Des bitcoin dans un coffre fort ? Oui, et ce paradoxe est moins absurde qu’il n’y paraît. Un bitcoin n’existe évidemment pas sous forme de pièce ou de lingot que l’on pourrait déposer dans un coffre-fort. Pourtant, une partie essentielle de ce qui permet de contrôler ces bitcoins peut, elle, être conservée physiquement dans un lieu hautement sécurisé. Le bitcoin est enregistré sur une blockchain publique ; ce qui doit être protégé, ce sont les clés privées permettant d’autoriser les transactions.
C’est là que commence le véritable paradoxe numérique/physique : la propriété est numérique, mais la sécurité repose aussi sur des éléments bien matériels. En « cold storage », les clés privées restent hors ligne et peuvent être protégées dans des infrastructures physiques avec contrôle d’accès, surveillance, procédures à plusieurs personnes et dispositifs de sécurité renforcés. Certains acteurs institutionnels vont même jusqu’à répartir les éléments nécessaires à la signature d’une transaction afin qu’aucune personne ni aucun emplacement ne puisse, à lui seul, compromettre les actifs.

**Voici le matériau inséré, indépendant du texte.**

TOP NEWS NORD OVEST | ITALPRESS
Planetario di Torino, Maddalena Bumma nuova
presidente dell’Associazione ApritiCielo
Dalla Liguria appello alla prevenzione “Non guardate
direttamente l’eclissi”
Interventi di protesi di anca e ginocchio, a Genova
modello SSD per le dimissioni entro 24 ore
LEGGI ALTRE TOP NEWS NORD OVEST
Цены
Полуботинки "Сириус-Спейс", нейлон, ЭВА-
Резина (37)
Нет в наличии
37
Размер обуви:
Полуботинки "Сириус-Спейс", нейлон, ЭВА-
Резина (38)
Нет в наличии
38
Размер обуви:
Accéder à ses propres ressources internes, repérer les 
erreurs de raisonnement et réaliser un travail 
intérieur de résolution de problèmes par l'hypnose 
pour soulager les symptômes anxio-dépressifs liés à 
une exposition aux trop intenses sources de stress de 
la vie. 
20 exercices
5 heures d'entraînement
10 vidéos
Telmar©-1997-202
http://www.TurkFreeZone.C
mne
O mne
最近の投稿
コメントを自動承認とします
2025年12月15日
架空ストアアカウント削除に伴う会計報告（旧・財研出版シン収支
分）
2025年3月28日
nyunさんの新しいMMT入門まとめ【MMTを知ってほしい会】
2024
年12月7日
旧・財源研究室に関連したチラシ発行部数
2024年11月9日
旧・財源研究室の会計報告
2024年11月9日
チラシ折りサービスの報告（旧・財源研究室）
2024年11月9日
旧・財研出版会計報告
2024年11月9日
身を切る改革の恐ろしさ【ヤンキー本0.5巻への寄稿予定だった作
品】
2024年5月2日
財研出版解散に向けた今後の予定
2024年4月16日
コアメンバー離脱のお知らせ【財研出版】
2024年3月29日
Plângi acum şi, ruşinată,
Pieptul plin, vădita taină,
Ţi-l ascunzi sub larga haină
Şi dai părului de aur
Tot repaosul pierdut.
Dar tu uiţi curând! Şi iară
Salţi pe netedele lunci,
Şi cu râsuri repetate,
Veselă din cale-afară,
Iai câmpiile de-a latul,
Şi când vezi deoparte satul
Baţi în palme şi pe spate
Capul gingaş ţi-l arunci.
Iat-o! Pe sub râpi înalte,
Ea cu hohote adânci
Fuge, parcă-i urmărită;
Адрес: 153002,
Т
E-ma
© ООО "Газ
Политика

Cette logique n’est plus réservée aux passionnés de cryptomonnaies. En Suisse, la FINMA a publié en janvier 2026 une communication spécifique sur les risques liés à la conservation des cryptoactifs, soulignant notamment la nécessité d’une infrastructure technique robuste, d’une expertise spécialisée et d’une protection juridique claire en cas de faillite du dépositaire. Quelques mois plus tard, SIX a obtenu l’autorisation de la FINMA pour proposer des services de conservation de cryptoactifs dans son infrastructure réglementée, rapprochant encore davantage la garde du bitcoin des standards traditionnels de la finance.
Le phénomène est également visible dans les produits financiers cotés. Des ETP bitcoin proposés sur le marché suisse sont adossés à de véritables bitcoins conservés hors ligne par des dépositaires spécialisés. Autrement dit, l’investisseur achète un instrument financier numérique, tandis que l’actif sous-jacent peut être immobilisé dans une infrastructure physique extrêmement sécurisée. Le « coffre » ne contient donc pas des bitcoins au sens littéral : il protège les clés et les systèmes qui donnent le contrôle sur des bitcoins inscrits sur la blockchain.
Le sujet devient particulièrement important à mesure que le bitcoin entre dans les portefeuilles institutionnels. La question n’est plus seulement « combien vaut un bitcoin ? », mais « qui le contrôle, où sont les clés, comment sont-elles protégées et que se passe-t-il si le dépositaire disparaît ? ». C’est précisément cette rencontre entre technologie décentralisée et exigences très physiques de sécurité, de gouvernance et de succession qui transforme la conservation du bitcoin en véritable enjeu financier.